• Work instruction
Return, unchanged, the record lines from the one containing "and opportunities for the whole family to" through the one containing "REQUEST A QUOTE", with both of those lines included. Leave the pictures out.

• Material for the task

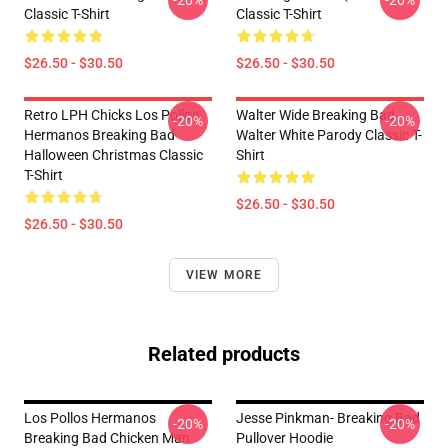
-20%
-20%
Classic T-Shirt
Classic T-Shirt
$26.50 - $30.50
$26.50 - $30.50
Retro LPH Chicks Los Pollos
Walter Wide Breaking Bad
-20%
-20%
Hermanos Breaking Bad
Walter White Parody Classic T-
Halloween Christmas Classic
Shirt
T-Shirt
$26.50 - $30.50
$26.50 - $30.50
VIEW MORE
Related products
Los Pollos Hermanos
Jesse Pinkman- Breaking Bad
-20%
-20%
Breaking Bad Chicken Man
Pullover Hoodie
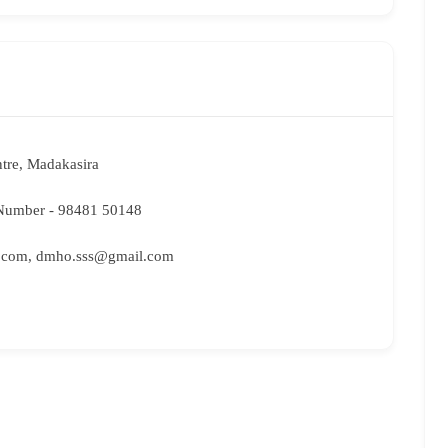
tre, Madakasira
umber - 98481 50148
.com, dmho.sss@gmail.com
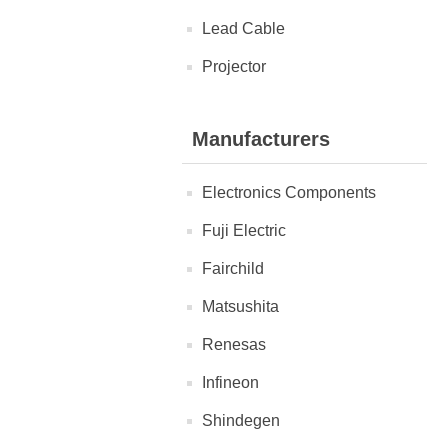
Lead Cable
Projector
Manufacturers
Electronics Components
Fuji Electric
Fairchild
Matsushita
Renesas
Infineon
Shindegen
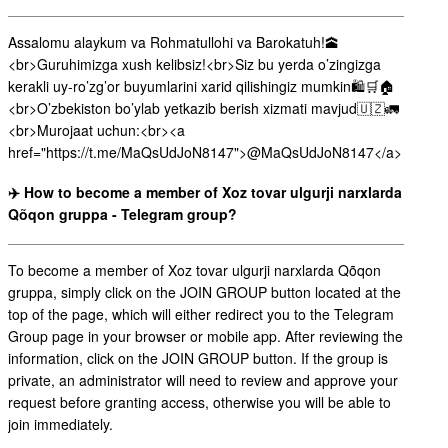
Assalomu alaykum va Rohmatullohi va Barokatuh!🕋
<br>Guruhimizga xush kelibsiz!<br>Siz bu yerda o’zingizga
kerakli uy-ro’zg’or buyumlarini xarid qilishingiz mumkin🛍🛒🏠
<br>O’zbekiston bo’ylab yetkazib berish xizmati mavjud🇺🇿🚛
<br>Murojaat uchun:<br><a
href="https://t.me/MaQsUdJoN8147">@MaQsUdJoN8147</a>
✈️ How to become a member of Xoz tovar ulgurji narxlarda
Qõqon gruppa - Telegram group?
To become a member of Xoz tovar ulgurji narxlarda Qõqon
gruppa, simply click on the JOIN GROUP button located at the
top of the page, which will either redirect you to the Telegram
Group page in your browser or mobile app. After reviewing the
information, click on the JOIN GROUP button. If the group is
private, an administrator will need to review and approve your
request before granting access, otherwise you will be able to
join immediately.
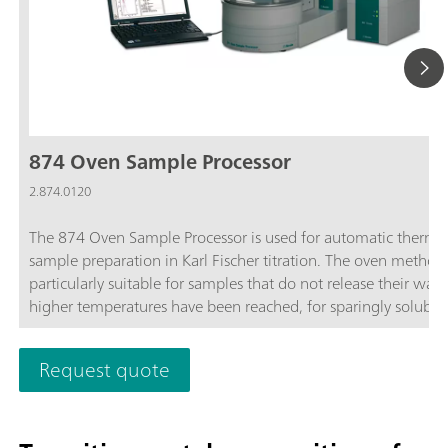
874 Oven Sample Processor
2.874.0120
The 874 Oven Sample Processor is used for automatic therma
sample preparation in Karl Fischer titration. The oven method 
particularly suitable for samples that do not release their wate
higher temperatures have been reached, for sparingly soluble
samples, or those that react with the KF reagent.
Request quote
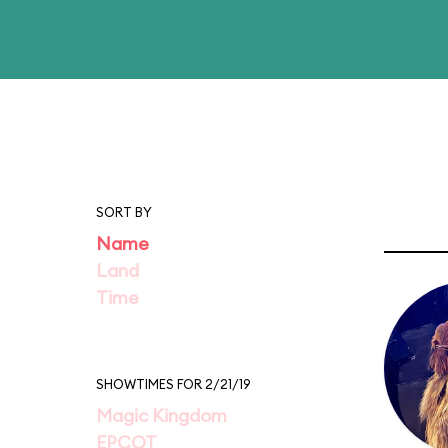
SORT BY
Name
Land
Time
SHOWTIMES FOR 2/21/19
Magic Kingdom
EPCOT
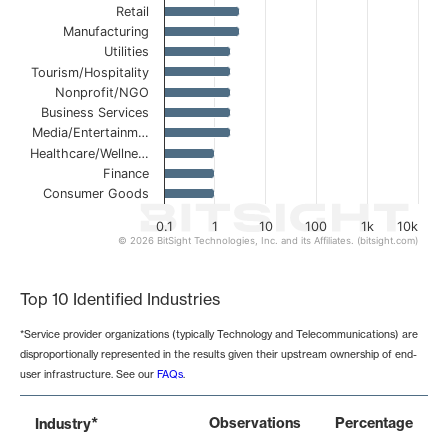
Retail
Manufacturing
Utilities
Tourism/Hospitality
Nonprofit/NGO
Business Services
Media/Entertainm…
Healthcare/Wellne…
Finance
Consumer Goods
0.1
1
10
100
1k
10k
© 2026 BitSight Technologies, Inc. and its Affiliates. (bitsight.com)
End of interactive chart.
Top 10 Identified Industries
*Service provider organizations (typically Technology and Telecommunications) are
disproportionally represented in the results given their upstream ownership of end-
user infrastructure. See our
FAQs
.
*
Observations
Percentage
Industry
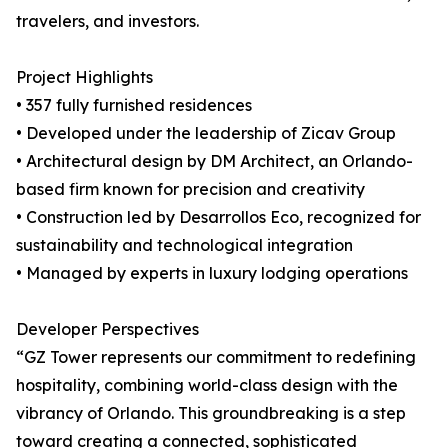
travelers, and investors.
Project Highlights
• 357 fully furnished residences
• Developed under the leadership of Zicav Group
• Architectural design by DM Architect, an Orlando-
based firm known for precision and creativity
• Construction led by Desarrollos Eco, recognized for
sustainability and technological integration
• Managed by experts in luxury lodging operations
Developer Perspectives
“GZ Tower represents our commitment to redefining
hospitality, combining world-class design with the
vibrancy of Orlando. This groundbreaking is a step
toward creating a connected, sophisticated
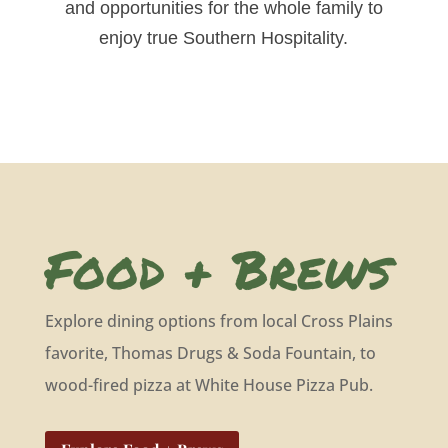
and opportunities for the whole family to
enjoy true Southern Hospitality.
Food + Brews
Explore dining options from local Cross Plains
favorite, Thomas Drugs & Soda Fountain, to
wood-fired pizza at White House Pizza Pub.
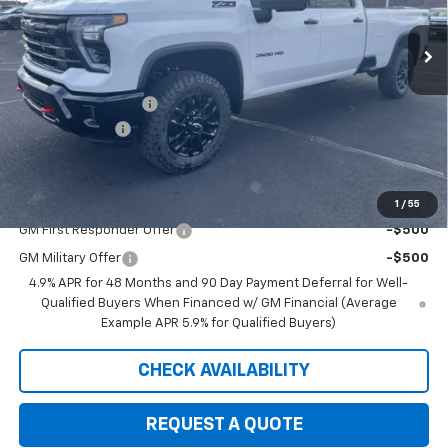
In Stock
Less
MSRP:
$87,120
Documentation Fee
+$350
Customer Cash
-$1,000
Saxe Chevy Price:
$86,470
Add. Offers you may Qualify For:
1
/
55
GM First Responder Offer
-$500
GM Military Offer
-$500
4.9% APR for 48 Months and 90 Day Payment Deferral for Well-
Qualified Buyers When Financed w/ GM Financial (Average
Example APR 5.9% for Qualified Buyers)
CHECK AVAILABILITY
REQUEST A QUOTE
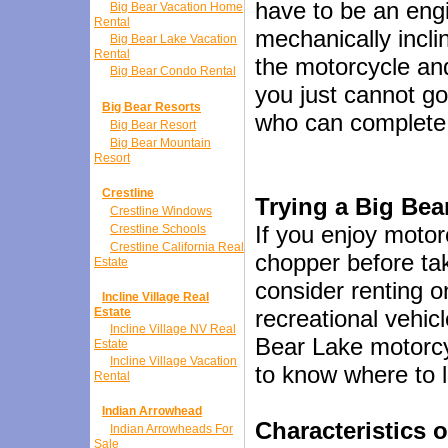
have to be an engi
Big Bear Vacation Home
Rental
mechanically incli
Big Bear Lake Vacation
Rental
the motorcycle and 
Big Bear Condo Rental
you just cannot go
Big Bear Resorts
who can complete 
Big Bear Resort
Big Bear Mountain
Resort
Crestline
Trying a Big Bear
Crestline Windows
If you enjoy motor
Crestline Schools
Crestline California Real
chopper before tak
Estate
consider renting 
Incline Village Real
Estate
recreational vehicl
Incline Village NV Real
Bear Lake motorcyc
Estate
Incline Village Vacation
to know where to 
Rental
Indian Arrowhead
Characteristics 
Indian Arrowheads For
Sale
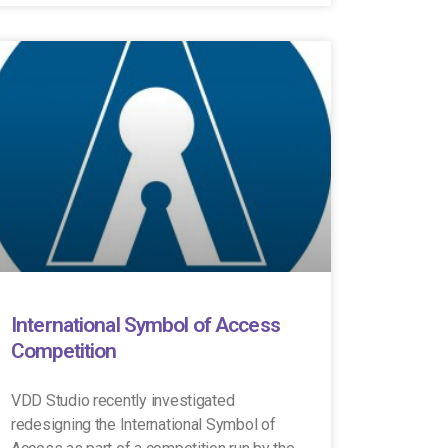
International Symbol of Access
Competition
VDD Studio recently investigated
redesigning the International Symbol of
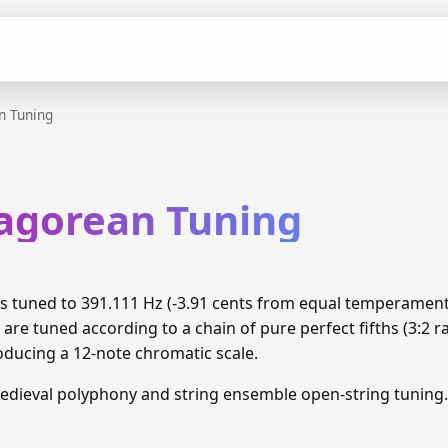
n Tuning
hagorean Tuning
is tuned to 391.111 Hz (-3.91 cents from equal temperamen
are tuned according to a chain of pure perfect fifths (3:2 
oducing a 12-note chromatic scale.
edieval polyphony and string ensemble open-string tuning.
...
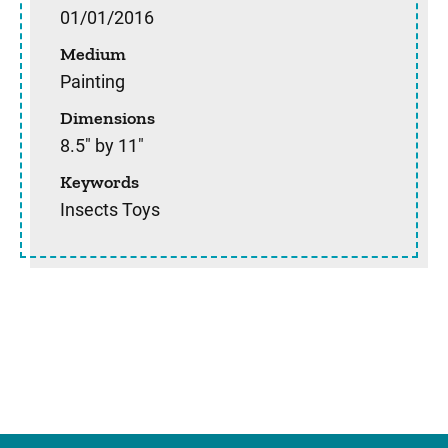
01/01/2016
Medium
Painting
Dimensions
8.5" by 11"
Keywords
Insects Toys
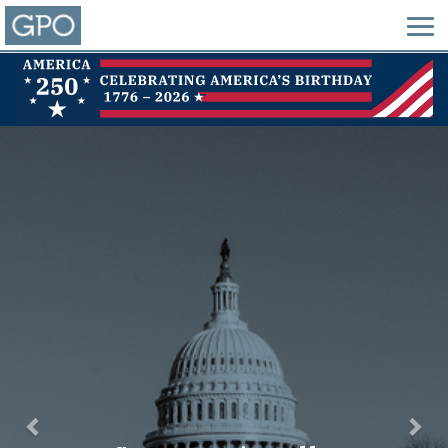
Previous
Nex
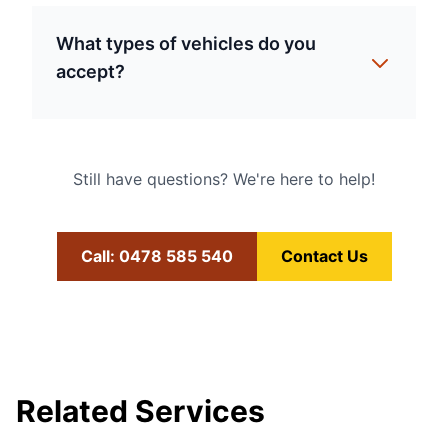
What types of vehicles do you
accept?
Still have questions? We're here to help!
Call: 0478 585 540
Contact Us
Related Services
* * *
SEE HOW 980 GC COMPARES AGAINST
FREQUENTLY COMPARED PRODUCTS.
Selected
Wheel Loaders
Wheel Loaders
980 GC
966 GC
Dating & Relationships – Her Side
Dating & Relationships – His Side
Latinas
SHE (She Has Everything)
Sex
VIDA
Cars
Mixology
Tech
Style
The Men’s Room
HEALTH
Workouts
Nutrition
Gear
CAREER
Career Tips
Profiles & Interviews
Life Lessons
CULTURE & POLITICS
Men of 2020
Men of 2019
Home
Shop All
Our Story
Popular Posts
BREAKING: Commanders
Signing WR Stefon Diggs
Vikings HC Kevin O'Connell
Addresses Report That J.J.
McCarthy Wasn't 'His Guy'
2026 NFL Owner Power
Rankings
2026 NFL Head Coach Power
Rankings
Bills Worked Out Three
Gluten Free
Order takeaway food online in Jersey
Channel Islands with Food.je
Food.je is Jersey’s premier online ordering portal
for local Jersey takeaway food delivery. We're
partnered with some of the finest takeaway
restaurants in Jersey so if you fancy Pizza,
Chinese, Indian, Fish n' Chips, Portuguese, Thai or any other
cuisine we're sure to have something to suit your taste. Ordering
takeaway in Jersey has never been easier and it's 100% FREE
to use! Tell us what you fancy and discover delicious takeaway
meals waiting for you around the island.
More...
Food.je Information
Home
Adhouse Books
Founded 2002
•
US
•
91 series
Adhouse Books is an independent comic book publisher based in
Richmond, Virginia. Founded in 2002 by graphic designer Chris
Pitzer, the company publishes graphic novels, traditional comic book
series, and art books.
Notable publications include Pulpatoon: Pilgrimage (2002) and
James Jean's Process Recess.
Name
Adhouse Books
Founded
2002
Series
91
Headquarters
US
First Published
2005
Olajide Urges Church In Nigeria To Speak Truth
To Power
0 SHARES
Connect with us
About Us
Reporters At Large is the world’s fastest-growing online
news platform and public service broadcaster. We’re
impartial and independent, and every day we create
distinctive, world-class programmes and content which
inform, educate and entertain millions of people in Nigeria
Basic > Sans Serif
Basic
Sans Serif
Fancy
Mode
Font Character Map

• Written response
and opportunities for the whole family to
enjoy true Southern Hospitality.
Food + Brews
Explore dining options from local Cross Plains
favorite, Thomas Drugs & Soda Fountain, to
wood-fired pizza at White House Pizza Pub.
In Stock
Less
MSRP:
$87,120
Documentation Fee
+$350
Customer Cash
-$1,000
Saxe Chevy Price:
$86,470
Add. Offers you may Qualify For:
1
/
55
GM First Responder Offer
-$500
GM Military Offer
-$500
4.9% APR for 48 Months and 90 Day Payment Deferral for Well-
Qualified Buyers When Financed w/ GM Financial (Average
Example APR 5.9% for Qualified Buyers)
CHECK AVAILABILITY
REQUEST A QUOTE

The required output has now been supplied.